### HOW TO COMPLETE THIS TASK
Rewrite the part of the Oklahoma stargazing text that begins with "For a different" and ends with "whole lot more.", putting "dining and shopping destination" in place of "shopping and dining destination".

== TEXT ==

Black Mesa State Park—Kenton
Fewer places on earth are more perfect for stargazing than Black Mesa State Park. With no nearby town centers to pollute your view with city lights, this isolated high plains paradise in the far western Oklahoma panhandle is truly ideal for looking up at the night sky in wonder. The area is home to the Okie-Tex Star Party, a gathering of astronomy buffs who journey to this incredible part of the world every year for a true stargazing blowout. The event brings people from all over the world to this remote corner of Oklahoma for its unbeatable star clarity.
Take a load off at the Hoot Owl Ranch, or pitch your tent inside the park itself during your stargazing getaway. Wherever you rest your head, you’ll be sleeping under the brightest stars you’ve ever seen. (The nearby town of Kenton—pop. 17— is the only source of city light, so you can always count on crystal-clear visibility during a cloudless night.)
Osage Hills State Park—Pawhuska
Marked by lush rolling forests, rocky bluffs and peaceful waters, Osage Hills State Park in northeastern Oklahoma is a sight to behold in the daytime—but you’ll really see what makes this place special when the sun goes down. Whether you book a stay at one of the park’s rustic cabins or sleep outside in a cozy tent, you’ll enjoy unspoiled views of the starry expanse overhead at this beloved state park in the heart of the Osage Nation.
For a different kind of star power, check out the Pioneer Woman Mercantile in the nearby town of Pawhuska. Enjoy delectable comfort fare inspired by the Food Network star and browse a variety of Oklahoma-centric items at this popular shopping and dining destination. Make a weekend out of it with the Pioneer Woman Road Trip and check out can’t-miss stops like the Joseph H. Williams Tallgrass Prairie Preserve, the one-of-a-kind Woolaroc Museum & Wildlife Preserve, the Frank Lloyd Wright-designed Price Tower in Bartlesville and a whole lot more.
Eastern Oklahoma—Vian & Eufaula
Tenkiller State Park in eastern Oklahoma is a great place to marvel at the heavens under a dark night sky. Strike out on your own solo excursion, or come during October for the Stargazing at Tenkiller event. Presented by the Oklahoma City Astronomy Club, this two-night star party is a great way to learn more about astronomy while enjoying a dazzling celestial show that’s truly out of this world. Experts will be on hand with presentations and activities that are sure to enrich your stargazing adventure in this gorgeous stretch of eastern Oklahoma.
Tenkiller isn’t the only stargazing hotspot in the region. Take a short trip west to Carlton Landing on beautiful Lake Eufaula, where you can escape the hustle and bustle with a weekend getaway at one of the property’s charming and cozy cottages. You’ll definitely want to check out Lake Eufaula State Park, a premier outdoor destination anchored by the largest lake in the state. The area offers excellent stargazing opportunities, but the sky isn’t the only source of wonder here. Stop by the Eufaula Inspiration Garden during your trip and take in a vibrant landscape of floral arrangements for maximum peace and relaxation during your next stargazing getaway.

===
== EXTRACTED DATA ==

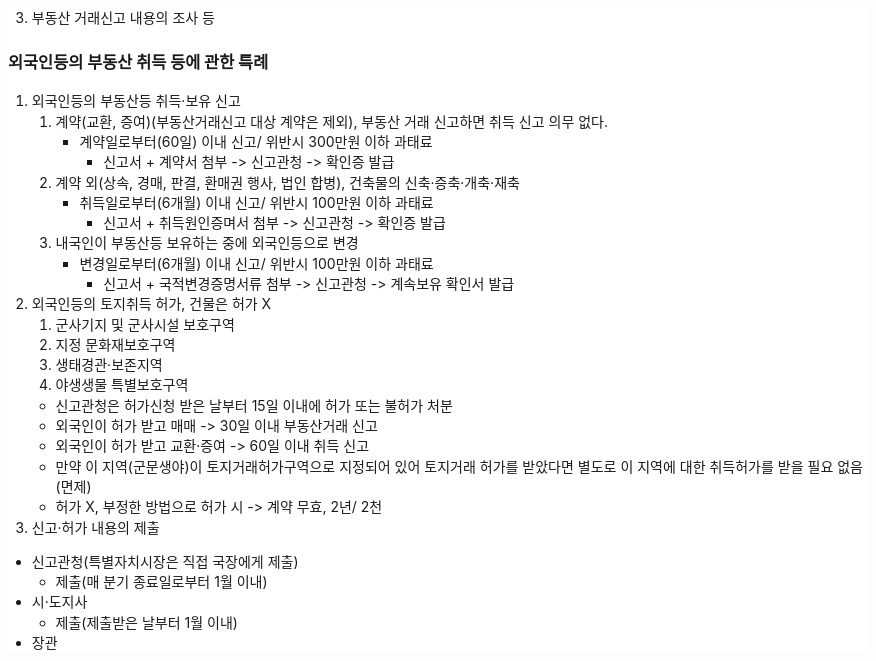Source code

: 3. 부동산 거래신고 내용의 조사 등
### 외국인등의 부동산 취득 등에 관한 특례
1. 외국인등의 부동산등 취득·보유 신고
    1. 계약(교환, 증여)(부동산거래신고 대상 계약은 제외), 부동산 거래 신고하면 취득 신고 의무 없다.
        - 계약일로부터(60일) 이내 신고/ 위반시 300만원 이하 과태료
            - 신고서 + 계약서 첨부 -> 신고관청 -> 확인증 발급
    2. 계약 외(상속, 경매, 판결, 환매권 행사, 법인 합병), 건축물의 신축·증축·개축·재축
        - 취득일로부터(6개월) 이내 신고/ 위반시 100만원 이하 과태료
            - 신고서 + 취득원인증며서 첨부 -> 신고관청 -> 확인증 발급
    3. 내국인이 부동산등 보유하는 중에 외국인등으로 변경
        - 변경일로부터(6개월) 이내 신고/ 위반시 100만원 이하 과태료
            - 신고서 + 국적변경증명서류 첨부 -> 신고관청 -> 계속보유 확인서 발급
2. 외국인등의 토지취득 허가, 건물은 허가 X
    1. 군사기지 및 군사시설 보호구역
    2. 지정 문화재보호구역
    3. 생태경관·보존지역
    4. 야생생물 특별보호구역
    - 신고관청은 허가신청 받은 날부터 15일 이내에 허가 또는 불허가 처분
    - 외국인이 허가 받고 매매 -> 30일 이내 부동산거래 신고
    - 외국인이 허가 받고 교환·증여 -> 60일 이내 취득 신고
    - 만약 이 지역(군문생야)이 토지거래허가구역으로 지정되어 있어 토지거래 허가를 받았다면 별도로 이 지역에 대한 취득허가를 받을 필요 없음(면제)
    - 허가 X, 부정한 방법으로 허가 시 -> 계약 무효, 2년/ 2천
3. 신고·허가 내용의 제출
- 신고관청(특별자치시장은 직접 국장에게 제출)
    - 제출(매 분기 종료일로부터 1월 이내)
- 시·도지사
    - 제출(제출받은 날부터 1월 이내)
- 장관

===
== EXTRACTED DATA ==

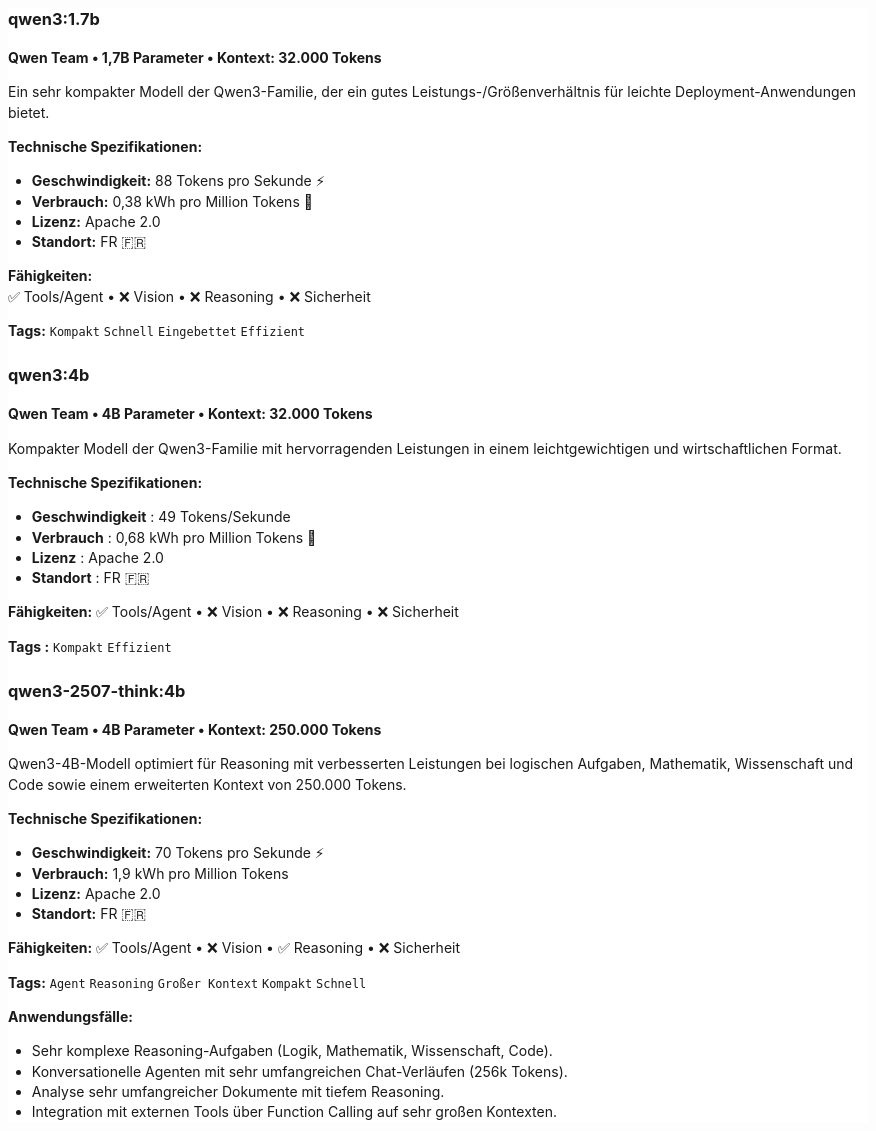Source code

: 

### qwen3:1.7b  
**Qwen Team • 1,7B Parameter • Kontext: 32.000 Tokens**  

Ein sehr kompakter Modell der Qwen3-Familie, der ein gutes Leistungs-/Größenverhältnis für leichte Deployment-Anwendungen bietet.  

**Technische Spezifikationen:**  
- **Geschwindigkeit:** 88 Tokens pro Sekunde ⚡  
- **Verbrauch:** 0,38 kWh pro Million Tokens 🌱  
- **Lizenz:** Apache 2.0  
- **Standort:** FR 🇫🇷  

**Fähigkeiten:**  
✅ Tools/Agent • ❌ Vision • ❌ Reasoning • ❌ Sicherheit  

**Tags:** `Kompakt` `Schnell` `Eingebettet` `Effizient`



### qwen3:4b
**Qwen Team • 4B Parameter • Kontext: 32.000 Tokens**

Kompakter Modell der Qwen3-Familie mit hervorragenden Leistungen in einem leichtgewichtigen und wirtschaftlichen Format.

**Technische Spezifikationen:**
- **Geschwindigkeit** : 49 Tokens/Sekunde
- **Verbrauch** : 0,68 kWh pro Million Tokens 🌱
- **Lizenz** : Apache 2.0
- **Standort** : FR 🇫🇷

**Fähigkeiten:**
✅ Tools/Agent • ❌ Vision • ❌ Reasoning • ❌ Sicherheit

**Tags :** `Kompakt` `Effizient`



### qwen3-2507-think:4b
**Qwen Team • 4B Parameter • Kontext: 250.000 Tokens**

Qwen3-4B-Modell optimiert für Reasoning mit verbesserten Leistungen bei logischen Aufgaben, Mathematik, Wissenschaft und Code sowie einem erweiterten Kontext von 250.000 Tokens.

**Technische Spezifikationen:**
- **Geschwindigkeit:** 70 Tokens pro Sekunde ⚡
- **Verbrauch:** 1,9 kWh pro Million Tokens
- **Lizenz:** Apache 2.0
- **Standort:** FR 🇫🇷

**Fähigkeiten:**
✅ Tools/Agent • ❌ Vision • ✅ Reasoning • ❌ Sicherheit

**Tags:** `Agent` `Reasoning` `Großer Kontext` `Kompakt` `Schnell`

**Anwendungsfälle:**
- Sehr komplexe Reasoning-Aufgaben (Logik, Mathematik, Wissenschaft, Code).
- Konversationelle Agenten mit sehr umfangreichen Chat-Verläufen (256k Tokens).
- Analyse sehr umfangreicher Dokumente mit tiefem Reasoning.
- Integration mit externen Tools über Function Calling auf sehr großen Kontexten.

===
== EXTRACTED DATA ==

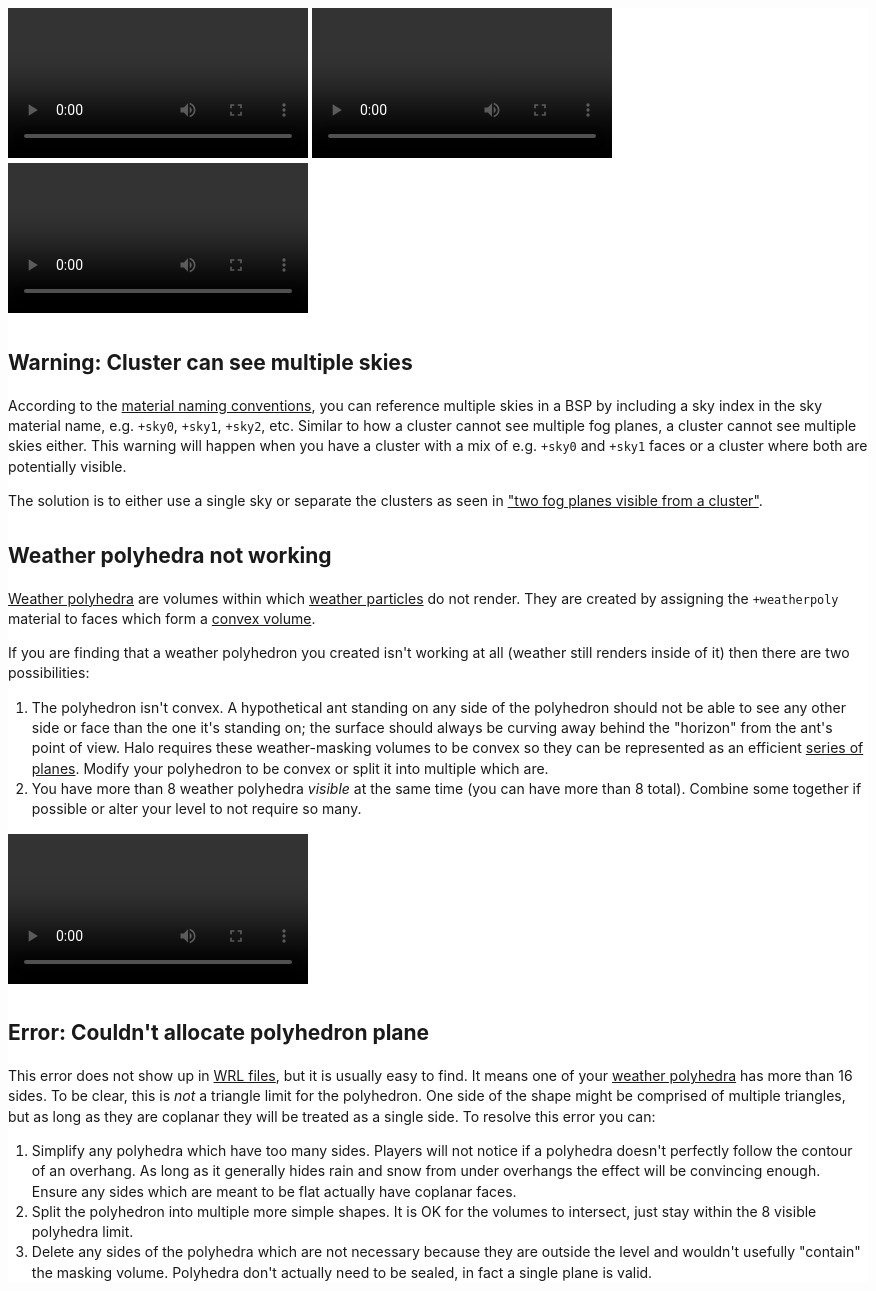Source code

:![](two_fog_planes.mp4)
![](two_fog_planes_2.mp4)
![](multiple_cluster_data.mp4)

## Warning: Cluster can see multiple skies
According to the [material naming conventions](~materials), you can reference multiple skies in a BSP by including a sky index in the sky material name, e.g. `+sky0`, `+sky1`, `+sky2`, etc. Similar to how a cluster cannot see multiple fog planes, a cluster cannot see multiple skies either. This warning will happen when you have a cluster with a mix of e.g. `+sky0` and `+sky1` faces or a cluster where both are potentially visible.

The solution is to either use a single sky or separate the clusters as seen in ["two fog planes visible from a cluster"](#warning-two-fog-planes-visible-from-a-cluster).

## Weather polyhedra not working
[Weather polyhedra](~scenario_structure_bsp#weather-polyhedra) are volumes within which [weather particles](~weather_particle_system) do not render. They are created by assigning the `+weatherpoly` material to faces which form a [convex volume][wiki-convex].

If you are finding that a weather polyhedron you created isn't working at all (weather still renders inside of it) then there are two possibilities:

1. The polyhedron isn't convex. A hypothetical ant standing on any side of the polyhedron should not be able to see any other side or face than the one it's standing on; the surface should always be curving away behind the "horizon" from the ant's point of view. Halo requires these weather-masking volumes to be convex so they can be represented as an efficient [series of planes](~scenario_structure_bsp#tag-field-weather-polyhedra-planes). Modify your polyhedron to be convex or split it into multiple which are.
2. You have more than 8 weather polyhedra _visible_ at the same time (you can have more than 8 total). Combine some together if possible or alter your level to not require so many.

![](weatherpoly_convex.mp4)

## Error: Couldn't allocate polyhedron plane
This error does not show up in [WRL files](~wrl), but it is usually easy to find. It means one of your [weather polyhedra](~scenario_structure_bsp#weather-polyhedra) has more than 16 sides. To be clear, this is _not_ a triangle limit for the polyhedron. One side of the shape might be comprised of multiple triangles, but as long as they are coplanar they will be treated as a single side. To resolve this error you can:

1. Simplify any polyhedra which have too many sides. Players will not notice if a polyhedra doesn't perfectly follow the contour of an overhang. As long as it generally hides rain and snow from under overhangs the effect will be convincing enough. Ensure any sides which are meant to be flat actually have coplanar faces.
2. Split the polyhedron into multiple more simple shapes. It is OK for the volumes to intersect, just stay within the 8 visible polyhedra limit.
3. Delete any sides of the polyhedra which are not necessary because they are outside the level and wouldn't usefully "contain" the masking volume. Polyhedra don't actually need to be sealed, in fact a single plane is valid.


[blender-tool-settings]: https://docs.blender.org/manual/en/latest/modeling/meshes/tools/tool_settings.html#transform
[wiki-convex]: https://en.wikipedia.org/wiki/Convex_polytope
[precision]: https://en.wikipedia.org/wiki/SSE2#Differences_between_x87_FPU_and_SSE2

===

### YOUR SOLUTION
For a different kind of star power, check out the Pioneer Woman Mercantile in the nearby town of Pawhuska. Enjoy delectable comfort fare inspired by the Food Network star and browse a variety of Oklahoma-centric items at this popular dining and shopping destination. Make a weekend out of it with the Pioneer Woman Road Trip and check out can’t-miss stops like the Joseph H. Williams Tallgrass Prairie Preserve, the one-of-a-kind Woolaroc Museum & Wildlife Preserve, the Frank Lloyd Wright-designed Price Tower in Bartlesville and a whole lot more.